Soka Leke : Soka leke
pada dasarnya adalah sebuah maklumat atau pernyataan dari para pemilik sa’o
atau anggota suku kepada khalayak tentang kesanggupan anggota suku serta proses
yang telah dilalui sesuai dengan tahapan-tahapan dalam membangun sa’o mereka.
Remi Ube/Kobo Ube.
Pemasangan ube sa’o secara keseluruhanselain pintu atau pene sa’o dengan urutan
sebagai berikut: Ulu-wewa , kemo-pali (belakang-depan, kiri-kanan). Ulu-wewa
melambangkan mama atau induk yang melahirkan, sedangkan kemo-pali melambangkan
anak yang dilahirkan, sehingga sebagai mama harus dipasang terlebih dahulu
sebelum anak.
Wa’e Sa’o. Memberi atap
rumah adat. Atap rumah adat tradisional biasanya dari ilalang.
Tege Sua Sa’o dan Kawa
Pere.
Tahapan ini adalah proses lanjut yg dilaksanakan setelah pembangunan atap
rumah selesai yakni memasukkan symbol-simbol penting yang merupakan lambing dan
identitas rumah yakni Sua Sa’o (lambang hak atau yang disebut juga dengan
sertifikat tradisional) dan Kawa Pere (lambang kebesaran, kewibawaan sesuai
dengan status rumah adat di dalam sebuah suku).
Ka Sa’o.
Acara puncak
sebagai pentabisan rumah adat yang baru sebagai pertanda bahwa rumah adat ini
dinyatakan sehat seseuai dengan ketentuan adat untuk dihuni oleh Ana Sa’o. Pada
acara ini biasanya dipentaskan tarian Jai Laba Go dan diikuti dengan
penyembelihan kerbau dan babi. Tahapan ini akan dihadiri oleh semua Ana Woe
(anggota suku/klan), Wai Laki (kelurga besar karena hubungan perkawinan), Lobo
Tozo tara dhaga (kerabat jauh dan hubungan perkawinan).
 |
[“Contoh Rumah Adat Bajawa di Kampung Gurusina (Sumber:baltyra.com)"] |
Akhir Kata
Dari uraian di atas
tampak bahwa pandangan kosmologi orang Bajawa sangat mempengaruhi cara hidup
mereka. Pemahaman bahwa ada kekuatan lain (yang mutlak) yang menguasai semesta
baik di tingkat atas maupun bawah melahirkan sejumlah upacara/ritual adat yang
pada intinya "memohon" keselamatan, restu, dan ucapan syukur atas apa
yang telah dialami oleh setiap orang Bajawa dalam hidup pribadinya, di dalam
kelurga, di dalam suku maupun di dalam kampung.

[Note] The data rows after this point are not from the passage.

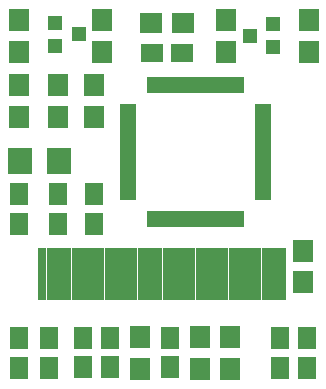
<source format=gts>
G04 #@! TF.FileFunction,Soldermask,Top*
%FSLAX46Y46*%
G04 Gerber Fmt 4.6, Leading zero omitted, Abs format (unit mm)*
G04 Created by KiCad (PCBNEW 4.0.7-e2-6376~58~ubuntu16.04.1) date Fri Jun 15 00:43:23 2018*
%MOMM*%
%LPD*%
G01*
G04 APERTURE LIST*
%ADD10C,0.100000*%
%ADD11R,1.400000X0.650000*%
%ADD12R,0.650000X1.400000*%
%ADD13R,1.700000X1.900000*%
%ADD14R,0.750000X4.400000*%
%ADD15R,1.650000X1.900000*%
%ADD16R,1.900000X1.650000*%
%ADD17R,2.150000X2.200000*%
%ADD18R,1.300000X1.200000*%
%ADD19R,1.900000X1.700000*%
G04 APERTURE END LIST*
D10*
D11*
X106220000Y-92556000D03*
X106220000Y-93056000D03*
X106220000Y-93556000D03*
X106220000Y-94056000D03*
X106220000Y-94556000D03*
X106220000Y-95056000D03*
X106220000Y-95556000D03*
X106220000Y-96056000D03*
X106220000Y-96556000D03*
X106220000Y-97056000D03*
X106220000Y-97556000D03*
X106220000Y-98056000D03*
X106220000Y-98556000D03*
X106220000Y-99056000D03*
X106220000Y-99556000D03*
X106220000Y-100056000D03*
D12*
X108170000Y-102006000D03*
X108670000Y-102006000D03*
X109170000Y-102006000D03*
X109670000Y-102006000D03*
X110170000Y-102006000D03*
X110670000Y-102006000D03*
X111170000Y-102006000D03*
X111670000Y-102006000D03*
X112170000Y-102006000D03*
X112670000Y-102006000D03*
X113170000Y-102006000D03*
X113670000Y-102006000D03*
X114170000Y-102006000D03*
X114670000Y-102006000D03*
X115170000Y-102006000D03*
X115670000Y-102006000D03*
D11*
X117620000Y-100056000D03*
X117620000Y-99556000D03*
X117620000Y-99056000D03*
X117620000Y-98556000D03*
X117620000Y-98056000D03*
X117620000Y-97556000D03*
X117620000Y-97056000D03*
X117620000Y-96556000D03*
X117620000Y-96056000D03*
X117620000Y-95556000D03*
X117620000Y-95056000D03*
X117620000Y-94556000D03*
X117620000Y-94056000D03*
X117620000Y-93556000D03*
X117620000Y-93056000D03*
X117620000Y-92556000D03*
D12*
X115670000Y-90606000D03*
X115170000Y-90606000D03*
X114670000Y-90606000D03*
X114170000Y-90606000D03*
X113670000Y-90606000D03*
X113170000Y-90606000D03*
X112670000Y-90606000D03*
X112170000Y-90606000D03*
X111670000Y-90606000D03*
X111170000Y-90606000D03*
X110670000Y-90606000D03*
X110170000Y-90606000D03*
X109670000Y-90606000D03*
X109170000Y-90606000D03*
X108670000Y-90606000D03*
X108170000Y-90606000D03*
D13*
X112276000Y-114634000D03*
X112276000Y-111934000D03*
D14*
X98950000Y-106650000D03*
X99650000Y-106650000D03*
X100350000Y-106650000D03*
X101050000Y-106650000D03*
X101750000Y-106650000D03*
X102450000Y-106650000D03*
X103150000Y-106650000D03*
X103850000Y-106650000D03*
X104550000Y-106650000D03*
X105250000Y-106650000D03*
X105950000Y-106650000D03*
X106650000Y-106650000D03*
X107350000Y-106650000D03*
X108050000Y-106650000D03*
X108750000Y-106650000D03*
X109450000Y-106650000D03*
X110150000Y-106650000D03*
X110850000Y-106650000D03*
X111550000Y-106650000D03*
X112250000Y-106650000D03*
X112950000Y-106650000D03*
X113650000Y-106650000D03*
X114350000Y-106650000D03*
X115050000Y-106650000D03*
X115750000Y-106650000D03*
X116450000Y-106650000D03*
X117150000Y-106650000D03*
X117850000Y-106650000D03*
X118550000Y-106650000D03*
X119250000Y-106650000D03*
D15*
X96934000Y-112074000D03*
X96934000Y-114574000D03*
X103284000Y-99882000D03*
X103284000Y-102382000D03*
D16*
X108250000Y-87900000D03*
X110750000Y-87900000D03*
D15*
X96934000Y-99882000D03*
X96934000Y-102382000D03*
X100236000Y-99882000D03*
X100236000Y-102382000D03*
X99474000Y-112074000D03*
X99474000Y-114574000D03*
X119032000Y-112074000D03*
X119032000Y-114574000D03*
X121318000Y-112074000D03*
X121318000Y-114574000D03*
D13*
X96934000Y-90638000D03*
X96934000Y-93338000D03*
X100236000Y-90638000D03*
X100236000Y-93338000D03*
X103284000Y-93338000D03*
X103284000Y-90638000D03*
X121000000Y-104650000D03*
X121000000Y-107350000D03*
D17*
X97087000Y-97068000D03*
X100337000Y-97068000D03*
D15*
X102370000Y-114534000D03*
X102370000Y-112034000D03*
X104656000Y-114534000D03*
X104656000Y-112034000D03*
X109736000Y-114534000D03*
X109736000Y-112034000D03*
D13*
X114816000Y-114634000D03*
X114816000Y-111934000D03*
X107196000Y-111934000D03*
X107196000Y-114634000D03*
D18*
X118500000Y-87400000D03*
X118500000Y-85500000D03*
X116500000Y-86450000D03*
X100000000Y-85400000D03*
X100000000Y-87300000D03*
X102000000Y-86350000D03*
D13*
X121500000Y-85150000D03*
X121500000Y-87850000D03*
X97000000Y-87850000D03*
X97000000Y-85150000D03*
D19*
X108150000Y-85400000D03*
X110850000Y-85400000D03*
D13*
X104000000Y-85150000D03*
X104000000Y-87850000D03*
X114500000Y-87850000D03*
X114500000Y-85150000D03*
M02*

</source>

Muara dari semua upacara ini, adalah menjaga harmoni dengan sesama, alam
semesta, dan Sang Penguasa Jagat Raya.
Kesatuan dengan alam sebagai makrokosmos
sangatlah penting bagi orang Bajawa karena tindakan melukai sesama, mencederai
yang lain dapat mengundang murkan alam. Karena itu, sejumlah upacara yang terkait
religiusitas asli yang dipaparkan di atas merupakan upaya untuk meredakan murka
alam dan Penguasa Jagat Raya atas kehidupan manusia.